Untuk itu, kata dia, masyarakat perlu untuk belajar politik dan pemilu. Beberapa tujuannya, di antaranya bisa memahami suatu peristiwa kenegaraan dan perubahan bangsa Indonesia.

“Dengan memahami politik dan pemilu kita dapat mengagregasikan dan menyalurkan aspirasi politik serta opini dan kontribusi kita pada bangsa. Kita juga dapat menyalurkan hak konstitusional dan hak asasi manusia untuk ikut serta dalam pemerintahan,” kata mantan komisioner KPU Provinsi Sulteng itu.

Menurutnya, pendidikan politik juga bisa dilakukan dengan berbasis keluarga. Kata dia, keluarga merupakan upaya yang dilakukan secara terencana, sadar, partisipatif, kontekstual dan berkesinambungan dengan sasaran keluarga dalam rangka membentuk keluarga sadar pemilu.

“Keluarga yang sadar politik tahu hak dan kewajibannya dalam pemilu. Turut serta mendorong terwujudnya pemilu damai, demokratis dan berintegritas, aktif berpartisipasi pada semua tahapan pemilu,” tambahnya.

Ia juga mengusulkan kepada Badan Kesatuan Bangsa dan Politik (Kesbangpol) Kota Palu agar membuat sebuah program praktis pendidik politik dalam rangka meningkatkan partisipasi pemilih pada Pemilu dan Pilkada 2024 mendatang.

Menurut Sahran, ada dua hal yang bisa dilakukan oleh Kesbangpol dalam program praktis pendidikan politik tersebut, yaitu sekolah kebangsaan dan studi banding institusi politik dan keagamaan.

“Untuk sekolah kebangsaan, pesertanya diharapkan dapat meningkatkan pengatahuan kebangsaan, memiliki rasa kebangsaan yang tinggi, serta memiliki keterampilan untuk melakukan pendidikan politik dan kebangsaan,” jelasnya.

Sementara untuk studi banding institusi politik dan keagamaan, lanjut dia, bertujuan agar peserta dapat memahami secara universal tugas dan fungsi kelambagaan politik (eksekutif, legislatif dan kekuasaan kehakiman).

Selain itu, kata dia, peserta juga dapat memahami perbedaan dan memiliki toleransi yang tinggi di tengah perbedaan pandangan keagamaan.

Ketua PW Ikatan Sarjana Nahdlatul Ulama (ISNU) Sulteng ini juga menyampaikan beberapa sarana yang bisa dimanfaatkan dalam pendidikan politik, baik melalui sosialisasi langsung maupun tidak langsung.

“Sosialisasi langsung dapat dilakukan dengan membentuk forum warga, menggelar diskusi, seminar, lokakarya (workshop), ceramah, talkshow.
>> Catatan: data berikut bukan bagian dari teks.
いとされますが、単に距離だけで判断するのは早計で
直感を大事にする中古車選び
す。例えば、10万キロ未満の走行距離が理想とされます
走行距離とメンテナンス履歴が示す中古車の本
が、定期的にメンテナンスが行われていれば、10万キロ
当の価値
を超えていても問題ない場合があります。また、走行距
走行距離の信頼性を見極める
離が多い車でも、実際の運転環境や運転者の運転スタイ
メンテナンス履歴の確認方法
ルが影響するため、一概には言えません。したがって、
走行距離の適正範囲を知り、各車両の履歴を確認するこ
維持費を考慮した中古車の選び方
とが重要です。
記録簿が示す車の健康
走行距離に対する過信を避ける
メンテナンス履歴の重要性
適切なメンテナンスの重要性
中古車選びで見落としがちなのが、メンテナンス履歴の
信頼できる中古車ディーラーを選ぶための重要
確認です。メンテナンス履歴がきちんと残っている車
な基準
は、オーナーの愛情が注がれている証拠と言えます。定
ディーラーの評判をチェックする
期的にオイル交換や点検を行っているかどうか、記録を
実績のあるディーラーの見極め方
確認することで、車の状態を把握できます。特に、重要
Bisa juga dengan memanfaatkan budaya local atau metode lain yang memudahkan masyarakat untuk menerima informasi pemilu dengan baik,” terangnya.

Untuk sosialisasi tidak langsung, ujar dia, bisa dilakukan dengan memanfaatkan media massa (cetak, elektronik, online), media sosial, media luar ruang, serta penyebaran bahan atau barang sosialisasi, media kreatif.

Selain Sahran Raden, kegiatan yang dibuka Wali Kota Palu, Hadianto Rasyid itu juga menghadirkan Komisioner Bawaslu Kota Palu, Wardiyanto sebagai narasumber.

Turut hadir Kaban Kesbangpol Kota Palu, Ansyar Sutiadi, serta Kabid Politik Badan Kesbangpol, Irsan Sidjo dan puluhan peserta.